The first challenge with understanding the regulation of biosimilars is to recognise the broad array of terminology which is used i.e.

  • Similar Biological Medicinal Product (SBMP) (the term used by the European Union);
  • Follow On Biological (the term initially used by the FDA);
  • Subsequent Entry Biologics (the term used by Health Canada);
  • Similar Biotherapeutic Product (the term used by the WHO).

The one term which is not favoured, due to its inaccuracy, is generic biological medicine or biogeneric. Given the nature of biological medicines (i.e. complex molecules which have microheterogeneity in terms of structure) it is not possible to manufacture an identical molecule to that of the innovator; the best case scenario is that the molecule is similar.

Within Australia the terms biosimilar and SBMP are used by the Therapeutic Goods Administration (TGA). The TGA released a guidance document entitled the ‘Evaluation of biosimilars‘ in July 2013 and this document is currently under review.

Biosimilars follow the same registration process as that of prescription medicines.
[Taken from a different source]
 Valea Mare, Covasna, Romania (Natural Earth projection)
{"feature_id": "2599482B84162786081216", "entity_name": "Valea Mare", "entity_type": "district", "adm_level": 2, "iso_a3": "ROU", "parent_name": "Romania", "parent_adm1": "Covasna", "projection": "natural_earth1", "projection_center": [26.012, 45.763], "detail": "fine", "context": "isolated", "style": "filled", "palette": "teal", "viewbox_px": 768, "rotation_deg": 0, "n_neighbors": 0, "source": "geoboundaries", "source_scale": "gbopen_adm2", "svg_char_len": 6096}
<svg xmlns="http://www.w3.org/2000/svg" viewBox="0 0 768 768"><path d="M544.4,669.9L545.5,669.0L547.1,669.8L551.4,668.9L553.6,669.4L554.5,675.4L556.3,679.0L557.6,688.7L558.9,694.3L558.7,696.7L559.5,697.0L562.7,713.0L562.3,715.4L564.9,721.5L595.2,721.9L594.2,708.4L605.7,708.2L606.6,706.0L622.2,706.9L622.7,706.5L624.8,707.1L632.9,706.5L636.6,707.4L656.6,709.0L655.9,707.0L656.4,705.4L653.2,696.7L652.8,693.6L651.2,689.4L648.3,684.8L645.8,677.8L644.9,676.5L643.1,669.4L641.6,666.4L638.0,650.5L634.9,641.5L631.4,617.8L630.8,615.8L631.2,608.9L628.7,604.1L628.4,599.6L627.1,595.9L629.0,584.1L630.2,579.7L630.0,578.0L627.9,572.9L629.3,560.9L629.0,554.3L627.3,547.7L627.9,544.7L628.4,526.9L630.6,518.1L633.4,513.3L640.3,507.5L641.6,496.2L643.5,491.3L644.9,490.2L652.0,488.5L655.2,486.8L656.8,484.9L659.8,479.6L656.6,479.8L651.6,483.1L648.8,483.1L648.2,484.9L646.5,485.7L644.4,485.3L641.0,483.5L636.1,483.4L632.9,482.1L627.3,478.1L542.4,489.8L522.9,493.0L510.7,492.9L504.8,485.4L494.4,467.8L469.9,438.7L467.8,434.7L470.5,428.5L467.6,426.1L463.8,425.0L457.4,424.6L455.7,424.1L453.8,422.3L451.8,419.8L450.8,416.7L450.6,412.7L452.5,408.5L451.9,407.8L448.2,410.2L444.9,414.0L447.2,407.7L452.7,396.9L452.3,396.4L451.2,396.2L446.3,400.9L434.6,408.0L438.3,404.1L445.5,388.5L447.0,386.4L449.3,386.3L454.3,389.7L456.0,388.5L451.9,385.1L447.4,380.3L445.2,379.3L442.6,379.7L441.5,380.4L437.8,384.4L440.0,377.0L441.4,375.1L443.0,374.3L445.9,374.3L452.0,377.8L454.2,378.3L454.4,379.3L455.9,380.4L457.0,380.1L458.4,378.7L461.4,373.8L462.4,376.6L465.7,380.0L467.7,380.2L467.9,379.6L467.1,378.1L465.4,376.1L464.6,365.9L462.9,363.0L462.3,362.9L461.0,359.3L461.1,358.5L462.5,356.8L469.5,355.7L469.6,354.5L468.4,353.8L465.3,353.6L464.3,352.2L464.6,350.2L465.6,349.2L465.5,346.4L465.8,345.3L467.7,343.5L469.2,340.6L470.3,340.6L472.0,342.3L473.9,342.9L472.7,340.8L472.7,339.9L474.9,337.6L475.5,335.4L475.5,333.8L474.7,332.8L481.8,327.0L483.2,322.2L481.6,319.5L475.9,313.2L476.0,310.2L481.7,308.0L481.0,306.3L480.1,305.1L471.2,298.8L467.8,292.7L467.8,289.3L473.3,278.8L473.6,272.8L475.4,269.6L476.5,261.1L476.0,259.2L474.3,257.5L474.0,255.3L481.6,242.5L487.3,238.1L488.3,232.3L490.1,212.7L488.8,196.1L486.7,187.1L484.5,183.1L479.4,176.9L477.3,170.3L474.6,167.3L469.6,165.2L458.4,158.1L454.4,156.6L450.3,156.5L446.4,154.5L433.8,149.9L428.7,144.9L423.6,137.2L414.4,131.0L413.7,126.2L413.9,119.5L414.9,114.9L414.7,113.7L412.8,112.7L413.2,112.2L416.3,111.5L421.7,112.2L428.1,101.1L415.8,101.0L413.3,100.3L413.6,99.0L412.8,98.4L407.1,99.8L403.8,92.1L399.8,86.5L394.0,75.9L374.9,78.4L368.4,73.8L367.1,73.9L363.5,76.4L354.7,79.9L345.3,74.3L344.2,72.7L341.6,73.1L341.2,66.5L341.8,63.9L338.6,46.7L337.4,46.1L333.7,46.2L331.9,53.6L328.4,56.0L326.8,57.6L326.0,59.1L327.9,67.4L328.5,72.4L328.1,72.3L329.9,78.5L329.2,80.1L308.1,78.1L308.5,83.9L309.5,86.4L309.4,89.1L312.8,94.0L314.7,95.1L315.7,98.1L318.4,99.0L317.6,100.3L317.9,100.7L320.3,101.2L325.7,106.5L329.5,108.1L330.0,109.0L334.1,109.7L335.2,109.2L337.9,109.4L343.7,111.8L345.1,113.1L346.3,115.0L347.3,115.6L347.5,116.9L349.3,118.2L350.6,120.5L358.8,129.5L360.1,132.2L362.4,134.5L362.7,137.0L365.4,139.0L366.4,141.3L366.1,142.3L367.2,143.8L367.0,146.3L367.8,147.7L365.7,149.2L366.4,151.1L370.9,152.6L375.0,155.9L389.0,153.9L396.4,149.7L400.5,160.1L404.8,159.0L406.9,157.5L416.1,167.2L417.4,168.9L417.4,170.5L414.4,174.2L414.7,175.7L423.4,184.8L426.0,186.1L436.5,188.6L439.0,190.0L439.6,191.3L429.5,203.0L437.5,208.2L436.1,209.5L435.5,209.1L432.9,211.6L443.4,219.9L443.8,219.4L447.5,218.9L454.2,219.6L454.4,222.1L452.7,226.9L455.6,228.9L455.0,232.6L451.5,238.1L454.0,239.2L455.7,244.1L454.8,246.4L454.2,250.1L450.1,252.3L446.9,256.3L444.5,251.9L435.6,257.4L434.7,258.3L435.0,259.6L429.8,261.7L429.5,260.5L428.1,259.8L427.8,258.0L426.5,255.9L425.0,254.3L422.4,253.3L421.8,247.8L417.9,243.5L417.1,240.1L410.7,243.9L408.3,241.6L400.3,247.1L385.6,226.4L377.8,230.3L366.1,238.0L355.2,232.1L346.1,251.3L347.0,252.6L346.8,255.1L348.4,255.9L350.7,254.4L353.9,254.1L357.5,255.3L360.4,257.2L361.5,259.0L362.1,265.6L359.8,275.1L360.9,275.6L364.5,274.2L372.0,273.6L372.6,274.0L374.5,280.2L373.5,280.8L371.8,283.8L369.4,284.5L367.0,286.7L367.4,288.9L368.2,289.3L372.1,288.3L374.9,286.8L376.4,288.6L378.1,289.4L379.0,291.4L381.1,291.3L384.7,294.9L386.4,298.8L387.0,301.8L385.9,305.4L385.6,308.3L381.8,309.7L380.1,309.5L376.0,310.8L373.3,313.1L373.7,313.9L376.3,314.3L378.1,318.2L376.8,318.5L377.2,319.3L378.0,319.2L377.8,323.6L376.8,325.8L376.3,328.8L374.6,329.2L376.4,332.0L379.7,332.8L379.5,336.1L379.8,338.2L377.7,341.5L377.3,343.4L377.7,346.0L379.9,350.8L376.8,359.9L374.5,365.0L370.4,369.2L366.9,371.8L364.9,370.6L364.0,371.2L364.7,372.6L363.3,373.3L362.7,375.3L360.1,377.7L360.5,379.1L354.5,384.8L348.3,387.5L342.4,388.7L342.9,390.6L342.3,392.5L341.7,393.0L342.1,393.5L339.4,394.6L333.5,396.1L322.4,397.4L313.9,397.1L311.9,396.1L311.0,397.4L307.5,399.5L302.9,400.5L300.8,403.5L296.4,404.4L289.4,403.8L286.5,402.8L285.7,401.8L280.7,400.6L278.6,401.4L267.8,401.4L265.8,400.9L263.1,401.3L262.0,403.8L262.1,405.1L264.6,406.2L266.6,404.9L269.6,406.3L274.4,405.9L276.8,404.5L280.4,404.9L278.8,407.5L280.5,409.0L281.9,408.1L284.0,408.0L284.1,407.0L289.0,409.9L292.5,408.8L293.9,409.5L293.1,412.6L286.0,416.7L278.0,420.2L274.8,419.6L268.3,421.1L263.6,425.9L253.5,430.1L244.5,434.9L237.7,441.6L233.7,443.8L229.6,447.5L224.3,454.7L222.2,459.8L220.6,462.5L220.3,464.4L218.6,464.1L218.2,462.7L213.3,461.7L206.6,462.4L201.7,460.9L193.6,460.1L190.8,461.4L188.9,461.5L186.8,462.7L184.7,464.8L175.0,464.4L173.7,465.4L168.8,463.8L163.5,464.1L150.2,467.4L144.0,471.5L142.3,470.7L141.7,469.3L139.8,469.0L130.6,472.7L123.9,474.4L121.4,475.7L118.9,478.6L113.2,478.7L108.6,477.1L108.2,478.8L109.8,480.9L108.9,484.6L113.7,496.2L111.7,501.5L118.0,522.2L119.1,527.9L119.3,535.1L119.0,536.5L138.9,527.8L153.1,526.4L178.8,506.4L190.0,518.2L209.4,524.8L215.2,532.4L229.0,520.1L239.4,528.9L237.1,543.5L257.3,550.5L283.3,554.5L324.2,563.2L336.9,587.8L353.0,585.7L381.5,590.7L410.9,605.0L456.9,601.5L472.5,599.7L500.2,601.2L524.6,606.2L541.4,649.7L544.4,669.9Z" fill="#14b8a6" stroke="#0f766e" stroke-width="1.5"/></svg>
An abridged data set, in the Common Technical Document (CTD) format, can be submitted for registration of a biosimilar in Australia. Whilst the package can be abbreviated it still contains a significant amount of data including both non-clinical and clinical studies.  This is necessary in order to be able to contest that the biosimilar in sufficiently similar to the reference product. Consequently a comparability to the originator molecule (reference product) as registered in Australia is submitted to the TGA in support of the registration application. Additionally a Risk Management Plan (RMP) is required for inclusion in SBMP submissions.
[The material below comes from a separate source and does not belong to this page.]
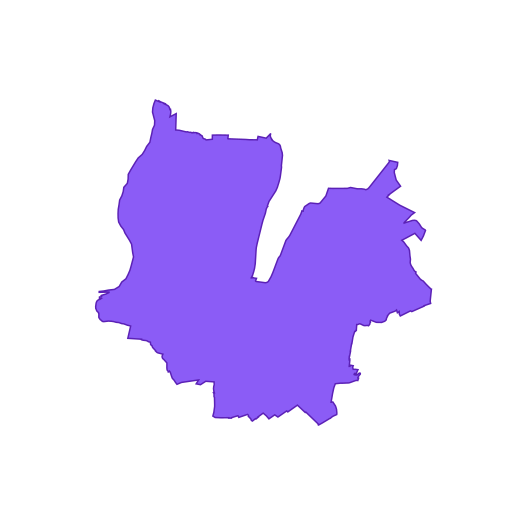 the district of Meerssen, Limburg, Netherlands, rotated 341°
{"feature_id": "6326949B43663423776688", "entity_name": "Meerssen", "entity_type": "district", "adm_level": 2, "iso_a3": "NLD", "parent_name": "Netherlands", "parent_adm1": "Limburg", "projection": "robinson", "projection_center": [5.761, 50.905], "detail": "fine", "context": "isolated", "style": "filled", "palette": "violet", "viewbox_px": 512, "rotation_deg": 341, "n_neighbors": 0, "source": "geoboundaries", "source_scale": "gbopen_adm2", "svg_char_len": 6089}
<svg xmlns="http://www.w3.org/2000/svg" viewBox="0 0 512 512"><g transform="rotate(341 256 256)"><path d="M309.8,144.9L309.2,145.3L304.0,147.9L296.9,143.6L296.0,145.0L295.1,146.6L287.8,144.0L284.3,142.5L268.0,136.2L267.6,135.9L269.1,132.7L259.7,129.3L254.1,127.5L252.7,131.4L246.6,130.0L246.3,129.2L244.5,127.8L244.2,126.8L244.2,124.9L243.8,124.6L243.4,123.9L242.6,123.3L242.8,123.0L242.5,122.7L242.2,122.0L240.8,121.1L240.5,120.8L240.7,120.7L240.3,120.4L240.0,120.7L239.8,120.1L239.2,119.7L237.9,119.3L237.0,118.7L236.7,119.0L236.4,118.8L235.7,118.8L234.9,118.2L234.7,117.8L233.4,117.5L231.6,116.2L230.5,116.0L224.5,112.2L221.1,110.7L226.9,95.4L219.9,96.4L220.7,95.2L221.6,93.7L222.4,91.9L222.7,90.7L222.9,89.5L222.3,89.5L222.4,88.3L222.4,87.0L221.9,85.5L221.3,84.7L218.9,82.3L219.5,82.2L215.8,79.0L214.2,77.0L214.5,78.4L211.6,75.8L209.1,78.7L206.7,82.3L205.0,86.2L204.3,95.1L202.6,99.3L199.4,102.6L197.4,106.2L195.1,109.8L192.7,113.9L188.3,116.8L185.1,120.0L181.5,122.9L176.6,124.9L172.8,127.8L165.5,133.9L161.8,137.2L160.1,141.7L158.0,145.4L153.4,148.0L151.4,151.9L148.8,155.4L145.3,158.7L143.2,162.9L141.0,166.9L139.4,170.9L138.0,175.2L137.2,179.2L137.9,183.6L139.4,187.9L139.6,191.7L141.5,199.9L142.2,204.3L140.5,212.7L139.9,217.0L134.7,224.8L132.1,228.5L129.1,231.8L125.6,235.2L120.6,236.9L116.7,240.3L111.3,241.5L105.4,240.2L100.6,239.5L96.2,238.5L95.9,239.3L105.2,242.2L105.1,242.7L103.8,242.9L101.8,243.1L96.8,242.9L96.6,243.1L96.9,244.0L96.6,244.4L94.7,243.8L94.0,245.5L95.3,245.9L94.3,246.2L93.4,246.1L92.1,246.3L91.0,246.8L90.1,247.7L89.4,248.7L87.9,251.7L87.4,253.6L87.6,254.4L87.5,254.7L87.6,256.2L88.5,258.0L88.7,258.7L88.5,259.0L88.6,259.5L87.6,262.3L87.4,263.1L88.0,265.4L88.9,266.7L89.4,267.8L90.7,268.5L95.4,269.5L96.7,270.1L98.0,270.6L99.1,271.2L99.8,271.5L102.3,273.2L104.7,274.3L107.0,276.2L108.9,277.1L111.9,279.6L113.4,280.5L114.7,281.4L108.0,292.1L120.2,297.2L120.0,297.3L120.7,298.1L121.9,298.9L124.6,300.2L125.7,301.1L126.3,302.0L128.1,303.1L127.6,305.1L127.6,305.6L128.5,307.1L128.4,308.1L128.6,309.1L130.1,312.5L130.3,313.1L130.1,313.2L130.8,314.6L131.2,315.2L131.8,315.7L136.0,318.5L134.7,320.0L134.4,320.7L134.3,321.8L134.5,322.8L135.1,323.7L136.9,328.0L136.7,328.8L135.3,332.8L134.9,334.6L134.9,335.1L135.5,336.8L135.4,337.1L136.1,337.1L136.7,336.7L137.1,338.0L137.0,342.6L137.1,344.5L138.1,346.7L138.8,349.5L139.5,351.6L144.5,351.3L161.4,354.5L157.8,357.4L161.6,359.6L167.7,358.1L175.4,361.4L174.5,364.3L173.7,365.3L172.6,367.7L172.2,369.8L172.1,371.6L171.4,371.1L171.2,371.2L171.5,372.4L170.5,375.4L170.7,376.2L168.6,382.8L167.9,384.8L165.3,390.0L163.1,393.3L164.8,395.4L170.3,397.6L177.6,400.0L177.4,400.4L180.1,401.3L180.4,400.9L186.9,401.1L187.2,403.0L196.4,403.0L196.7,403.4L196.9,404.3L196.5,405.3L197.4,406.6L197.5,407.2L198.1,408.6L198.1,410.0L198.9,410.9L202.6,409.6L202.9,410.1L205.7,409.1L205.5,408.8L211.6,406.9L213.7,410.4L215.2,414.2L222.0,412.3L224.3,415.4L234.6,412.5L235.3,413.8L246.6,410.5L251.6,420.0L252.3,419.8L260.4,435.6L259.9,435.9L260.1,436.2L264.1,435.5L273.0,433.6L273.3,433.7L275.7,432.8L277.1,432.5L280.7,432.2L281.3,430.9L282.2,427.3L282.3,425.7L282.3,423.6L281.1,419.0L280.0,418.9L279.4,418.7L283.6,411.0L286.7,405.9L289.4,402.6L294.7,403.8L296.7,404.5L302.4,406.2L303.6,406.3L309.4,406.2L311.1,406.5L311.7,406.9L313.2,405.0L312.6,404.7L312.6,404.3L312.8,404.0L314.5,402.6L316.1,401.7L316.4,401.0L316.3,400.6L316.0,400.4L314.8,400.5L312.8,401.4L311.2,400.8L310.2,400.1L310.2,399.8L310.5,399.5L311.2,399.1L312.5,399.8L315.4,396.7L313.1,395.5L311.0,394.8L311.2,392.6L312.2,391.4L309.8,390.0L308.9,390.9L308.2,390.7L310.8,385.1L310.4,385.0L311.1,383.9L310.5,383.7L311.6,381.2L311.8,381.3L314.4,376.8L314.2,376.7L317.9,370.0L318.1,370.1L321.1,364.5L321.1,364.4L324.8,359.4L325.6,359.7L326.3,358.8L326.7,358.9L328.9,353.6L329.5,353.9L331.9,353.8L332.9,354.5L335.1,356.7L336.2,357.3L338.7,357.9L339.7,358.6L341.3,357.6L341.8,356.6L342.6,356.0L342.6,355.1L343.0,354.4L343.5,354.0L348.2,357.9L353.1,359.7L356.5,359.6L358.3,358.8L359.1,357.4L361.0,355.5L360.9,355.3L363.7,353.6L369.7,353.4L371.3,352.8L371.2,355.7L373.3,355.1L372.6,357.6L372.9,359.7L384.2,358.2L385.2,359.3L398.8,358.1L398.8,357.7L405.7,357.7L405.9,355.9L406.3,354.7L410.9,344.8L411.1,344.5L410.7,344.2L409.3,341.5L407.6,338.0L406.0,334.2L405.6,333.7L404.6,332.7L404.3,332.0L404.0,331.9L401.4,324.8L401.3,324.3L401.5,324.0L402.1,323.2L401.1,322.0L400.8,321.2L400.4,318.9L399.7,316.2L399.5,314.8L399.5,313.7L399.6,312.5L401.0,309.3L401.6,306.0L402.9,300.8L402.9,299.0L402.8,298.0L401.7,295.5L400.3,290.9L399.0,288.6L413.6,286.3L417.2,295.0L420.8,291.6L424.6,287.0L424.4,286.3L422.9,284.6L422.0,283.3L421.6,282.1L420.9,279.0L419.5,275.5L419.0,274.7L417.5,273.8L415.5,273.3L406.8,273.1L406.9,272.7L413.2,269.5L416.0,267.9L420.1,266.6L408.5,254.8L398.9,243.0L401.9,241.5L401.6,241.3L415.4,237.1L413.4,230.2L413.3,229.6L413.9,222.1L415.1,219.3L416.4,219.3L417.2,219.0L419.1,216.6L420.5,213.6L413.0,209.0L413.0,210.0L411.9,211.0L385.9,227.7L384.7,228.4L383.4,229.0L381.4,229.1L380.3,228.2L379.2,227.6L377.6,226.8L373.6,225.4L367.7,222.0L364.4,221.8L350.3,217.0L346.6,215.6L341.6,222.0L333.8,226.8L332.7,226.9L331.5,226.7L325.6,224.0L324.6,223.6L323.2,223.7L318.2,225.1L317.6,225.6L317.1,226.1L315.5,228.1L315.2,228.9L314.0,228.3L313.5,229.1L312.0,231.0L294.7,247.5L293.2,248.6L290.2,250.4L289.3,251.1L279.8,262.7L278.9,263.7L277.0,264.8L275.9,265.8L266.5,277.2L263.5,280.5L259.6,283.9L258.9,284.3L258.0,284.5L256.3,284.4L247.9,280.2L247.5,279.8L247.4,279.4L249.2,277.3L246.7,276.0L246.6,275.8L245.8,275.0L245.1,275.5L244.4,275.1L246.7,272.9L246.9,272.5L248.7,270.1L250.6,267.2L252.8,263.0L258.0,250.4L259.0,248.2L261.2,244.5L272.0,227.8L274.3,224.4L278.8,218.6L281.0,214.9L282.3,213.5L283.3,213.0L283.2,212.2L286.1,208.6L295.9,200.9L298.5,198.1L301.8,193.6L303.9,190.5L305.1,188.3L308.9,180.7L309.2,179.8L309.4,178.9L313.8,169.5L314.4,166.8L314.5,162.1L314.8,160.1L314.7,158.9L314.4,158.1L313.8,157.2L311.4,155.1L310.5,154.1L309.8,153.1L308.8,151.3L309.1,151.2L308.8,150.1L308.5,148.6L308.6,147.0L309.8,144.9Z" fill="#8b5cf6" stroke="#5b21b6" stroke-width="1.5"/></g></svg>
A critical decision in the development of a biosimilar is the choice of the reference product. It is necessary to use the same reference product for the comparability exercise for the Drug Substance and the Drug Product (Module 3) and also for all the testing conducted in the non-clinical (Module 4) and clinical (Module 5). Additionally the biosimilar should have the same formulation, strength and dosage form as that of the reference product. The reference product should be registered in Australia, be the innovator product (not a biosimilar) and have been on the market for sufficient duration that any adverse effects have had sufficient time to become apparent. A reference product can be sourced from overseas on the proviso that it is registered in Australia and that comparative studies have been conducted between the overseas manufactured product and that sourced in Australia i.e. bridging comparability studies. These bridging studies may potentially be abridged if it can be proven that the product sourced overseas and supplied in Australia are manufactured in the same facility.

Overall the process of developing a registering a biosimilar is considerable more involved and extensive than that of a generic chemical entity due to the complexities and variability of the biological molecule. Given that the TGA guidance on biosimilars in currently under review, early communication with the TGA is recommended.